Today’s Health Care Check-Up: — September 10, 1999

In Case You Missed It…

Following are excerpts from an editorial in yesterday’s Wall Street Journal about the Dingell-Norwood health care bill:

"Dingell-Norwood is the name of the Congressional health battlefield of the moment. It’s flying under the banner of a bipartisan "patients’ rights" bill. We use "patients’ rights" advisedly because the popular bill isn’t really about patients’ rights. It’s about lawsuits.

"Dingell-Norwood would make a million lawsuits possible overnight, dumping into state courts all aspects of a health plan, right down to payment issues. The bill would also open the door to similar suits against employers. Given that every lawsuit would be over allegations of health care denied, we’re talking about a piece of legislation intended to put the plaintiffs lawyers in pig heaven. And they know it.

"If Dingell-Norwood ever made it out to the real world, its primary effect would be to produce premium increases as carriers pass along the costs of litigation to the employers who buy insurance for their workers. And when those premiums increase, the customers gradually stop buying health coverage.

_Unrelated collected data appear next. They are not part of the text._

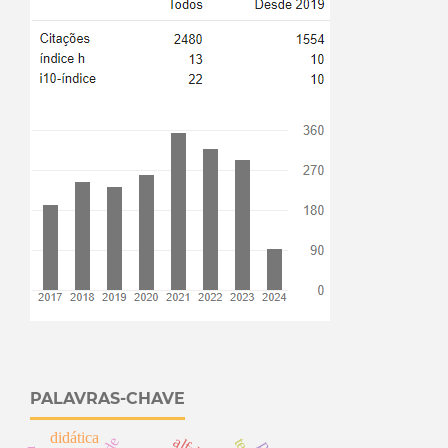
PALAVRAS-CHAVE
didática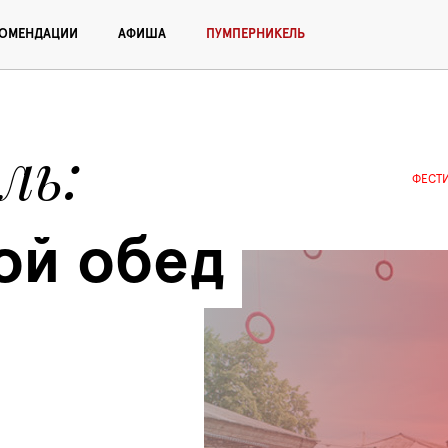
КОМЕНДАЦИИ
АФИША
ПУМПЕРНИКЕЛЬ
ль
ФЕСТ
ой обед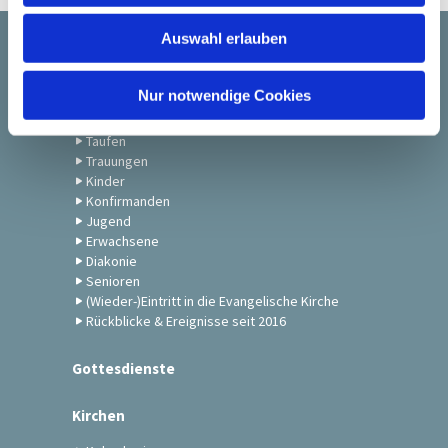
w
Auswahl erlauben
a
Startseite
h
l
Nur notwendige Cookies
Gemeindeleben
Taufen
Trauungen
Kinder
Konfirmanden
Jugend
Erwachsene
Diakonie
Senioren
(Wieder-)Eintritt in die Evangelische Kirche
Rückblicke & Ereignisse seit 2016
Gottesdienste
Kirchen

"The destructive effects and cynical opportunism of these tort expansions is by now so obvious that one might expect Republicans to be happy for the opportunity to oppose them. But in fact, 21 Republican members of the House have signed on to Dingell-Norwood. This week, two Republican Congressmen, Tom Coburn of Oklahoma and John Shadegg of Arizona, are set to introduce another bill which also greatly expands liability, albeit in a different manner.

"Managed care, for all its growing pains, was a direct response to the health care system’s unacceptably destructive upward cost spiral. Dingell-Norwood would re-energize the spiral…"

Congress Should Heed the Wall Street Journal and

Oppose New Health Care Lawsuits.

They Won’t Improve Patient Care – But They Will Make Care Less Affordable and Less Available for Families.